### Data shown

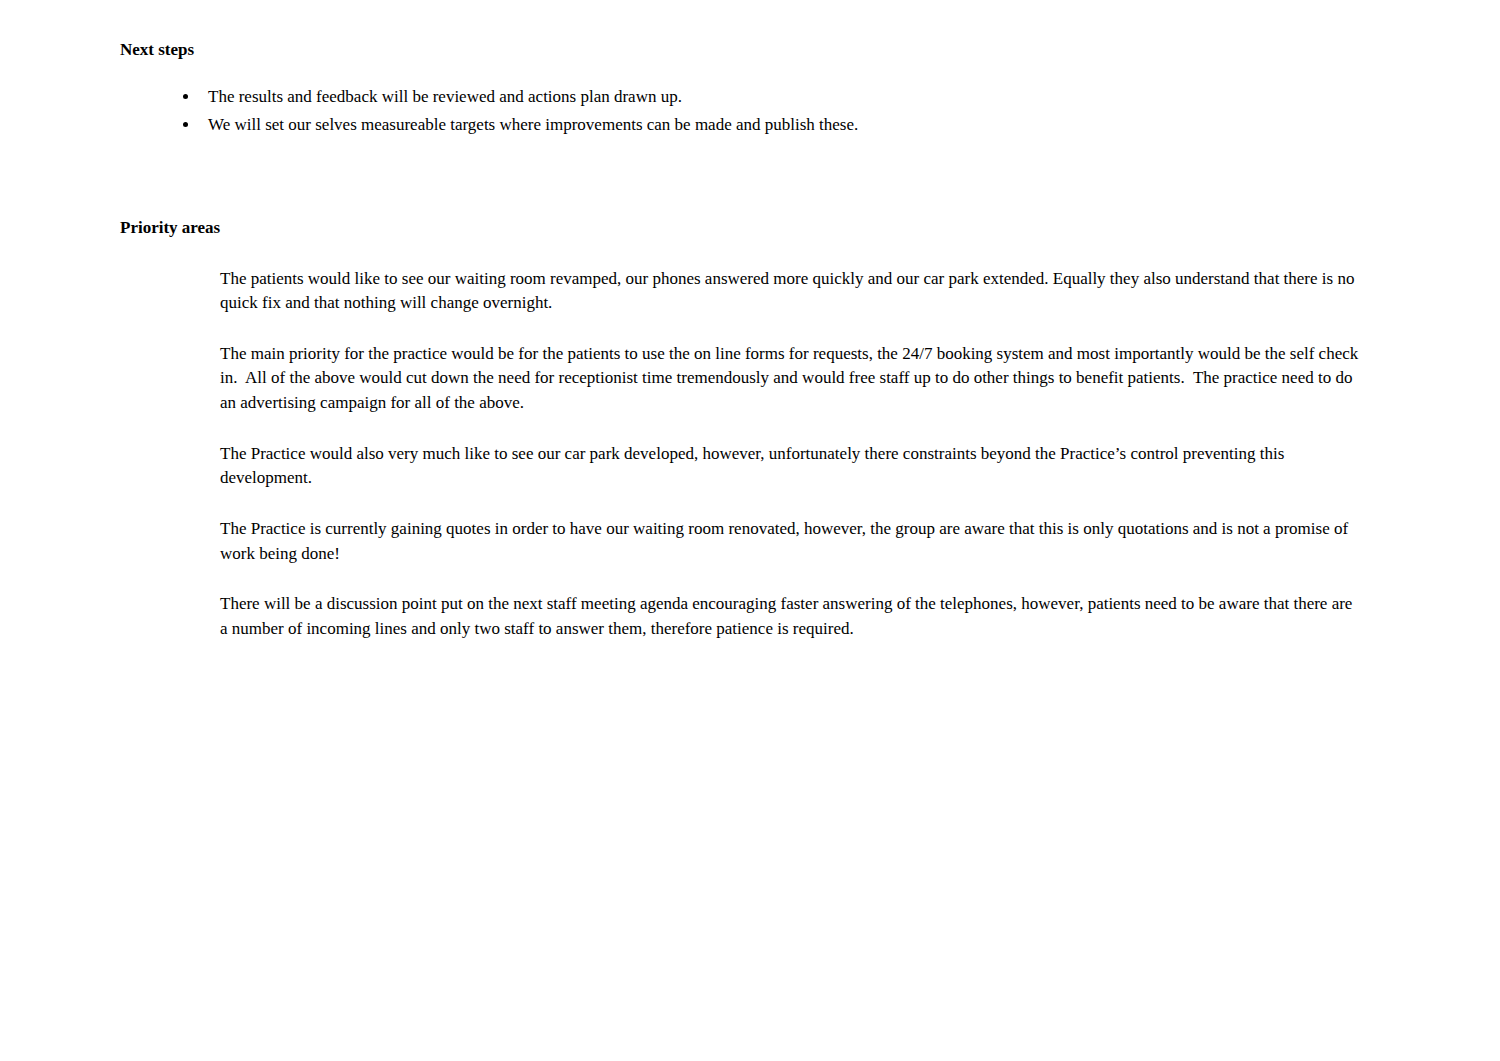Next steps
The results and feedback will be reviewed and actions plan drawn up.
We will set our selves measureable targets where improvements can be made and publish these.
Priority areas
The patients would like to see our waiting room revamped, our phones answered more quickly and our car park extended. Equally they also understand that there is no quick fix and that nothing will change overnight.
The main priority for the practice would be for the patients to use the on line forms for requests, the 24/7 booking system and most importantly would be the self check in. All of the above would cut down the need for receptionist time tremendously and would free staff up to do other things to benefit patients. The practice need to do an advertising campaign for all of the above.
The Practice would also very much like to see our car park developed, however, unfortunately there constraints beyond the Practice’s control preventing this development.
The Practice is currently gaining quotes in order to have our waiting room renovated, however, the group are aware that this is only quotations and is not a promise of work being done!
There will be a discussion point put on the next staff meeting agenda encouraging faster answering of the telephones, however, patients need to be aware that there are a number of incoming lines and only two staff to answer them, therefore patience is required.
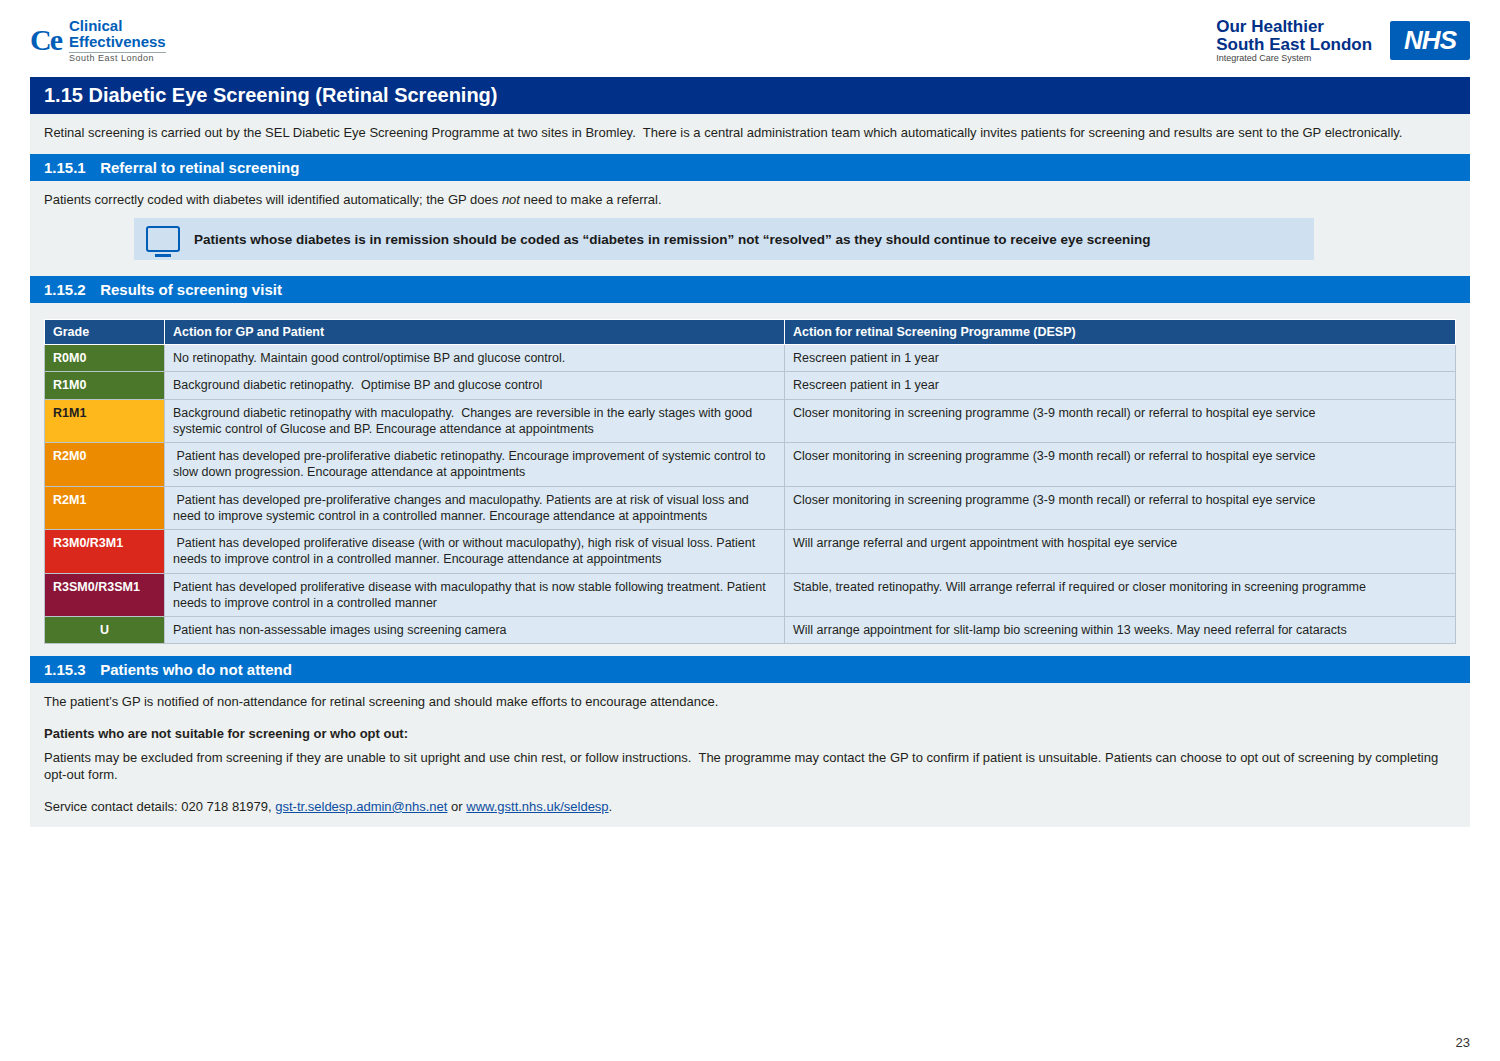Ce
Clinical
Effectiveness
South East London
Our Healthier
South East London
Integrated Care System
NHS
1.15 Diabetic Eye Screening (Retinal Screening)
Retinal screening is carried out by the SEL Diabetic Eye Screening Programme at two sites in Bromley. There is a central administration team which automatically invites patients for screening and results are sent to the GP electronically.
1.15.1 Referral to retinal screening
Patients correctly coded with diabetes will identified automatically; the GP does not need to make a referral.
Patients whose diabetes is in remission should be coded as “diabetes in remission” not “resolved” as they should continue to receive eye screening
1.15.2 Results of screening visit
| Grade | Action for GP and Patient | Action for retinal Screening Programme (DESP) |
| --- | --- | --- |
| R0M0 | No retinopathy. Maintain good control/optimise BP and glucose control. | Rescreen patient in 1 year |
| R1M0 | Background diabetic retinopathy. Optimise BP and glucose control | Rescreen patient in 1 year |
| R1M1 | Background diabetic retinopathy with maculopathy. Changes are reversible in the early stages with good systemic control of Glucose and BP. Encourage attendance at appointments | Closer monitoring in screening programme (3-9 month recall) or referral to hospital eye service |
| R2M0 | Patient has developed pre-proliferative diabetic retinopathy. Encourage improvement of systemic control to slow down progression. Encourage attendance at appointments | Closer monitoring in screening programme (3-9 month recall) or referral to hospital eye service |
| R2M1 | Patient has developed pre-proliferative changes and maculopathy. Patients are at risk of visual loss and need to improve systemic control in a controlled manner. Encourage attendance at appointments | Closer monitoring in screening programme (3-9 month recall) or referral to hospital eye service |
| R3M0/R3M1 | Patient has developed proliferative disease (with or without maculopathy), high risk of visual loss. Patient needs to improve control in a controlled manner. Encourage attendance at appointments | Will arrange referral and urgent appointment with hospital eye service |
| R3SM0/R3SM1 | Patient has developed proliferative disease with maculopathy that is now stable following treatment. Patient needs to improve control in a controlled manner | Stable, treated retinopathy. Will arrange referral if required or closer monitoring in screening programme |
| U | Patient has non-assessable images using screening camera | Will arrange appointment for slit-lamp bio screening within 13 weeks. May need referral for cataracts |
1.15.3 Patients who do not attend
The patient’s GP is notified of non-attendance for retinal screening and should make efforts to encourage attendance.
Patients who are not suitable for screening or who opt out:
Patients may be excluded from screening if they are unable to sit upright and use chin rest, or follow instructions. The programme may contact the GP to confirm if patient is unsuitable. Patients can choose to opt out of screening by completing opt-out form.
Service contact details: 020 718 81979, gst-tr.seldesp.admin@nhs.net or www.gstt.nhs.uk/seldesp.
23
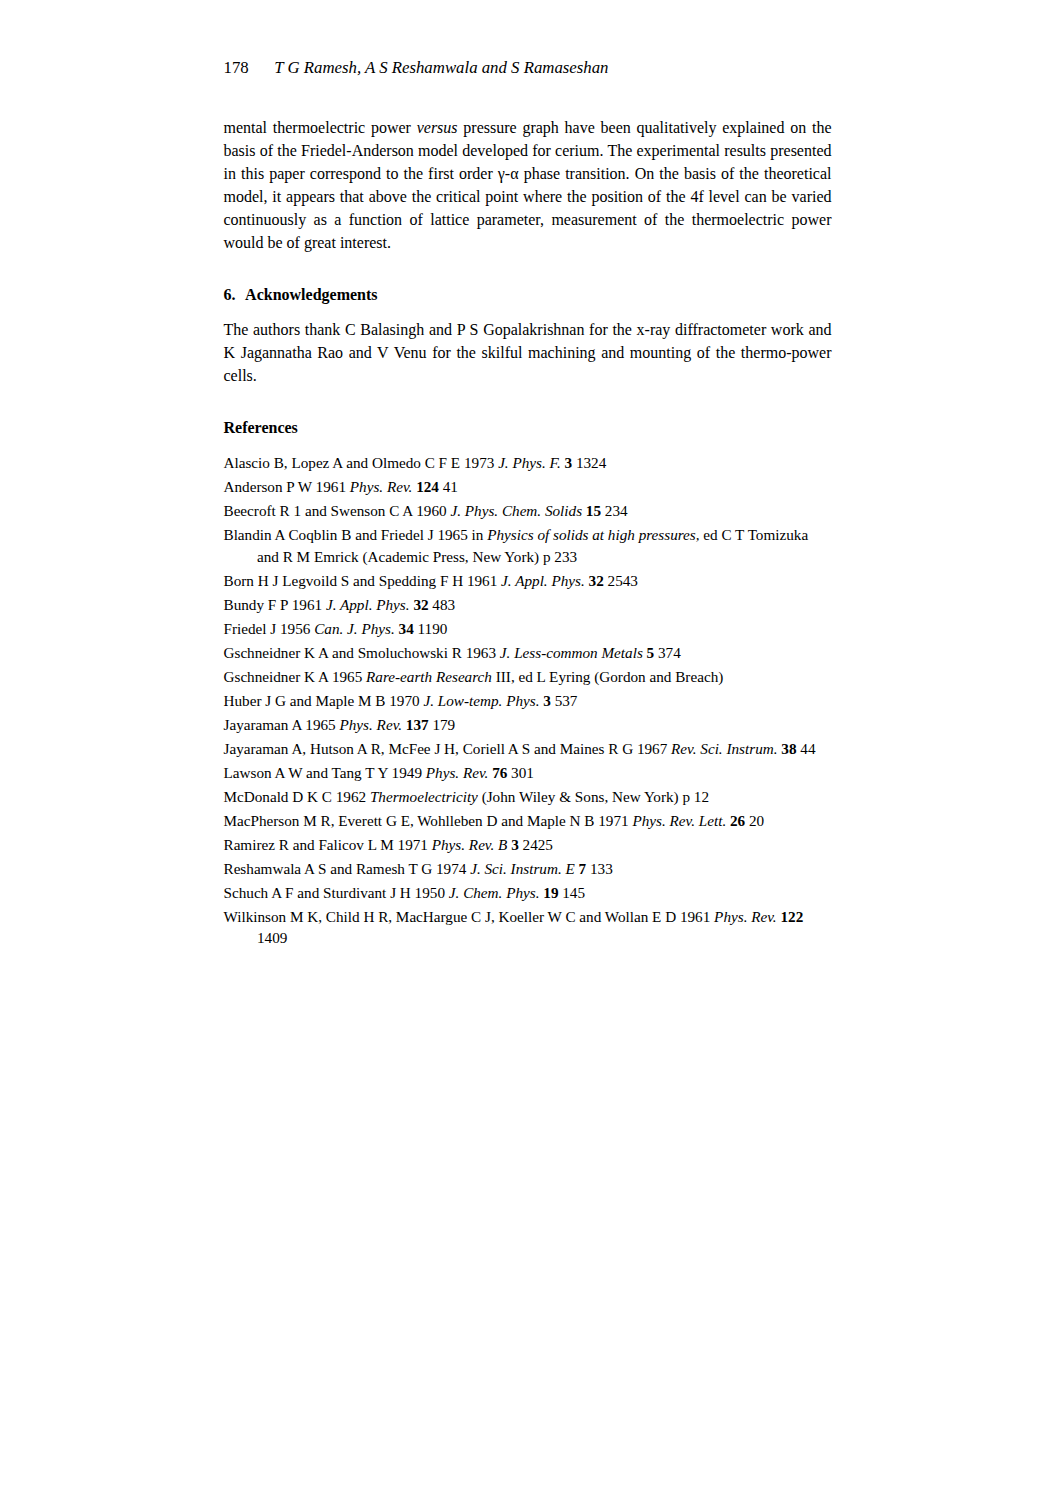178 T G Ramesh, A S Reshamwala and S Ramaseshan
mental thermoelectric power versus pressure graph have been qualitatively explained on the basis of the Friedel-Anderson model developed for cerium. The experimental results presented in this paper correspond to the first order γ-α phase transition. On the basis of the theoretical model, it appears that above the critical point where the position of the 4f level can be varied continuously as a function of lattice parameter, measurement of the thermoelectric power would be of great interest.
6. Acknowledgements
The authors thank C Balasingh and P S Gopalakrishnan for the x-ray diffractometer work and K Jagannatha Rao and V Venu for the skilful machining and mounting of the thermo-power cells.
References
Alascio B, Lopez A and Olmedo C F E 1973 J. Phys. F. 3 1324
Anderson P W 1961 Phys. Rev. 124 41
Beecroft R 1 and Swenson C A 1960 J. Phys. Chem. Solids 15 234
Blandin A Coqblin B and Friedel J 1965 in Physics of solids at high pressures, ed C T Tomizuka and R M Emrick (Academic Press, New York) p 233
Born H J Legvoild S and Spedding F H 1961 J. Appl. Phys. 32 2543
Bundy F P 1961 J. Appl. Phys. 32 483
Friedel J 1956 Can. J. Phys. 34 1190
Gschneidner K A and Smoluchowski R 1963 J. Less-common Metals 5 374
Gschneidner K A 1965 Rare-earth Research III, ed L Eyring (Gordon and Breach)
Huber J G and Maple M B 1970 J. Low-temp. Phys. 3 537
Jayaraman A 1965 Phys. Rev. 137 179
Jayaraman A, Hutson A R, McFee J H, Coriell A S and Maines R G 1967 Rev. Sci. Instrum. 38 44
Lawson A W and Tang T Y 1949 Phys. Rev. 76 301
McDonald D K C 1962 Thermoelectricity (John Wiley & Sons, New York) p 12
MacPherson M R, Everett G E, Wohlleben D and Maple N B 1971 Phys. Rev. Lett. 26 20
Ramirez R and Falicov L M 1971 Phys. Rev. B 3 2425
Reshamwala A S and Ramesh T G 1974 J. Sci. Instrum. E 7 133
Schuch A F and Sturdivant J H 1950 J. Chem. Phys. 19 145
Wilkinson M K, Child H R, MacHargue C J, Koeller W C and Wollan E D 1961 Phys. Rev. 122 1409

### Task description
Find the number of lines in the entries above that hold the string "coded", and write only that number.

### Result of the exercise
2